#### [What is expected]
Look through the listing and locate every line containing the word "avec"; copy those lines.

= = = =

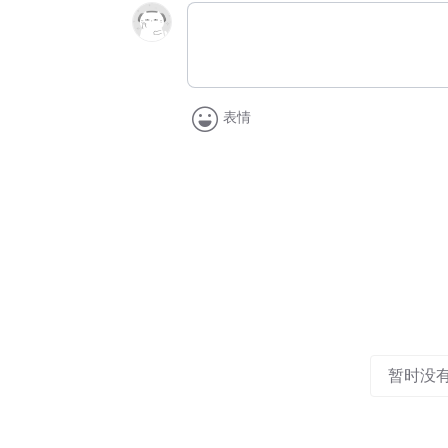
表情
暂时没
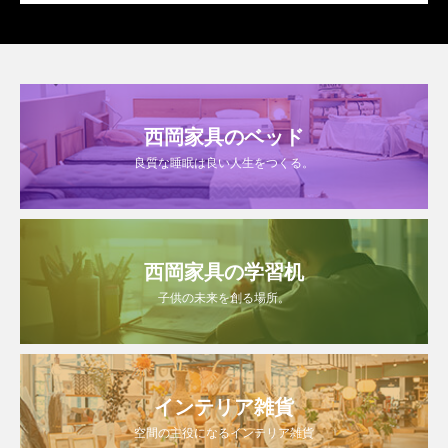
西岡家具のベッド
良質な睡眠は良い人生をつくる。
西岡家具の学習机
子供の未来を創る場所。
インテリア雑貨
空間の主役になるインテリア雑貨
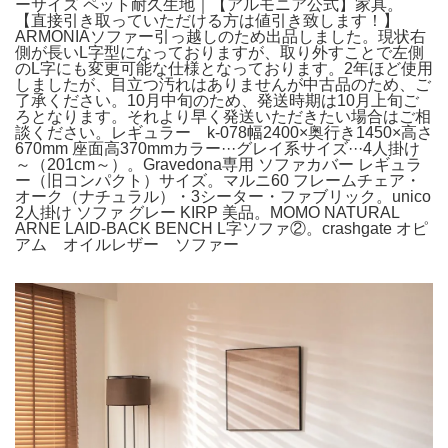
ーサイズ ペット耐久生地｜【アルモニア公式】家具。
【直接引き取っていただける方は値引き致します！】
ARMONIAソファー引っ越しのため出品しました。現状右
側が長いL字型になっておりますが、取り外すことで左側
のL字にも変更可能な仕様となっております。2年ほど使用
しましたが、目立つ汚れはありませんが中古品のため、ご
了承ください。10月中旬のため、発送時期は10月上旬ご
ろとなります。それより早く発送いただきたい場合はご相
談ください。レギュラー k-078幅2400×奥行き1450×高さ
670mm 座面高370mmカラー···グレイ系サイズ···4人掛け
～（201cm～）。Gravedona専用 ソファカバー レギュラ
ー（旧コンパクト）サイズ。マルニ60 フレームチェア・
オーク（ナチュラル）・3シーター・ファブリック。unico
2人掛け ソファ グレー KIRP 美品。MOMO NATURAL
ARNE LAID-BACK BENCH L字ソファ②。crashgate オピ
アム オイルレザー ソファー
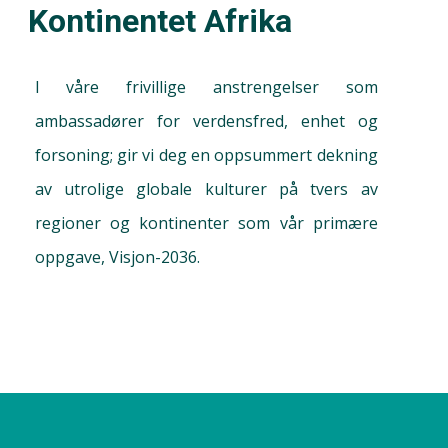
Kontinentet Afrika
I våre frivillige anstrengelser som
ambassadører for verdensfred, enhet og
forsoning; gir vi deg en oppsummert dekning
av utrolige globale kulturer på tvers av
regioner og kontinenter som vår primære
oppgave, Visjon-2036.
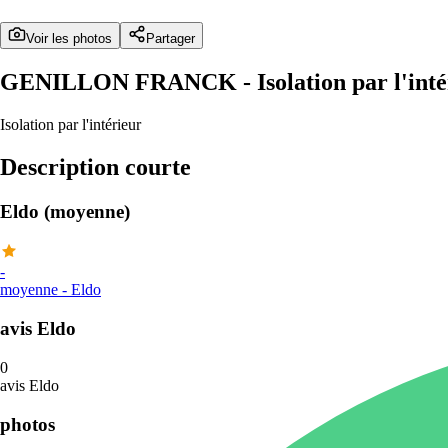
Voir les photos
Partager
GENILLON FRANCK
- Isolation par l'i
Isolation par l'intérieur
Description courte
Eldo (moyenne)
-
moyenne
-
Eldo
avis Eldo
0
avis Eldo
photos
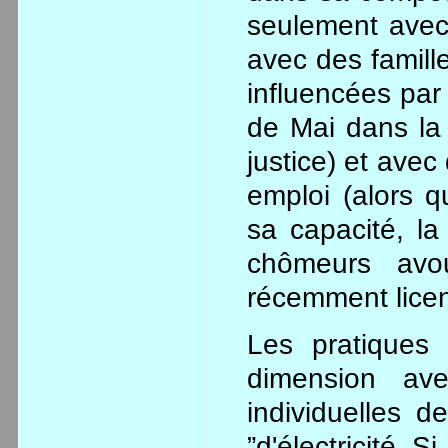
seulement avec 
avec des famil
influencées par 
de Mai dans la 
justice) et avec
emploi (alors q
sa capacité, l
chômeurs avou
récemment licen
Les pratiques 
dimension ave
individuelles d
”d'électricité.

= = = =

#### [Response to this exercise]
seulement avec 
avec des famil
justice) et avec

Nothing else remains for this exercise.